O presidente do SEAAC de Araraquara, Ítalo Rampani, fez parte de uma delegação da FEAAC (composta também por representantes dos SEAACs de Marília, Santo André e Sorocaba) que participou da manifestação do “Dia Internacional em Memória das Vítimas de Acidentes e Doenças do Trabalho” , no último dia 28 (veja fotos no site da FEAAC). O evento, organizado pela Secretaria de Saúde da Força Sindical São Paulo, reuniu cerca de mil trabalhadores de mais de 30 entidades sindicais de todo o Estado de São Paulo no teatro do Palácio do Trabalhador, Liberdade, sede da Força. A data, 28 de abril, teve origem em 1969, quando 78 mineiros morreram após explosão na mina de Farmington, no Estado da Virgínia, nos Estados Unidos.
Na abertura do evento, o secretário de Saúde da Força São Paulo, João Scaboli, leu um manifesto de solidariedade às vítimas e aos familiares de acidentados no trabalho. “A cada 3 horas, acontece 1 morte no Brasil. A cada 15 minutos, cerca de 14 acidentes acontecem. É uma estatística preocupante e triste. Por mais que inúmeras pessoas estejam lutando para que esses números caiam, os acidentes que mutilam ou matam trabalhadores e trabalhadoras continuam acontecendo. Por isso nosso trabalho não pode parar”, disse Scaboli.
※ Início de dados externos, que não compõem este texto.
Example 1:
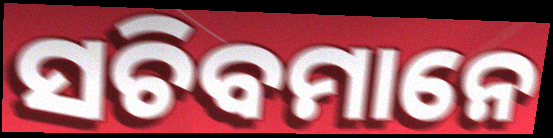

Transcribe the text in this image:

ସଚିବମାନେ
O presidente da Força Sindical, deputado federal Paulo Pereira da Silva, afirmou que, além das campanhas por aumento de salário, os sindicatos precisam sempre se preocupar com a saúde e a segurança do trabalhador. E lembrou do acordo liderado na década de 1990 pelo Sindicato dos Metalúrgicos de São Paulo que obrigou todas as empresas a instalar botões manuais de segurança nas prensas que mutilavam as mãos dos trabalhadores.

Danilo Pereira da Silva, presidente da Força São Paulo, também ressaltou o trabalho desenvolvido pelos sindicatos nas ações de prevenção de acidentes e doenças do trabalho. Mas pediu o estabelecimento de tarefas e desafios nessa área. “Temos que exigir que o INSS mova ações regressivas contra os responsáveis pelos acidentes e doenças para que esse mal deixe de existir”, desafiou Danilo.
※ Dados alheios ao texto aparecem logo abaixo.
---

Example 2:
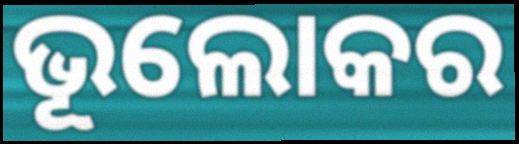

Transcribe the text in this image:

ଭୂଲୋକର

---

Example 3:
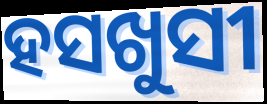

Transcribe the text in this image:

O secretário-geral da Força Sindical, João Carlos Gonçalves, ressaltou a importância da formação de cipeiros (membros das comissões de prevenção de acidentes) e proclamou: “Os sindicatos fizeram a diferença”.

As palestras "Os impactos de crise econômica sobre a Saúde dos Trabalhadores", do Dr. Koshiro Otani, Coordenador do Centro de Referência em Saúde do Trabalhador de São Paulo, e "Sofrimento e Prazer no Trabalho: a relação entre Saúde Mental e trabalho", do professor Dr. Seiji Uchida da FGV, fecharam com chave de ouro o evento.
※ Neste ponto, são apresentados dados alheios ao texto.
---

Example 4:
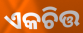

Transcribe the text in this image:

ଏକଚିତ୍ତ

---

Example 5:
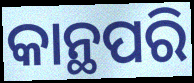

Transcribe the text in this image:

କାନ୍ଥପରିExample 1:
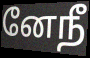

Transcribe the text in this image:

னேநீ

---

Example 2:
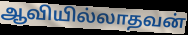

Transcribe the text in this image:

ஆவியில்லாதவன்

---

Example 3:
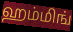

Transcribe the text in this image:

ஹம்மிங்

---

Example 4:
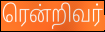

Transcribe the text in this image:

ரென்றிவர்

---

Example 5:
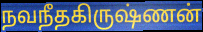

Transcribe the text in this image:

நவநீதகிருஷ்ணன்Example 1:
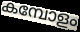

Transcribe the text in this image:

കമ്പോളം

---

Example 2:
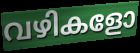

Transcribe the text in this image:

Otani argumentou que, sem um trabalho decente, digno, com liberdade, o ser humano sofre desgaste emocional que levam a transtornos psicossomáticos, ao alcoolismo e a dependência de drogas. E lembrou que o Estado tem o dever de oferecer proteção social e serviços públicos de qualidade. “Isso é um direito do cidadão”, disse ele.

Otani pediu que os sindicatos lancem imediatamente uma campanha e cobrem do Congresso a aprovação do projeto que regulamenta o SUS (Serviço Único de Saúde),e que está há dois anos para ser votado. Ele informou que hoje a dotação do SUS é de míseros R$ 0,80 por consulta por pessoa e que esse valor precisa ser aumentado. “O Estado tem que investir na atenção básica de saúde”, defendeu.
Já o Dr. Uchida, que é psicólogo, falou das pesquisas que tem feito na FGV sobre os impactos psíquicos que as novas tecnologias, a automação, a robotização e a informatização causaram na vida das pessoas. Para ele, tudo isso mudou a concepção de tempo dos seres humanos. Uchida explicou ainda como esse novo mundo ajuda na acumulação de capital de uma minoria.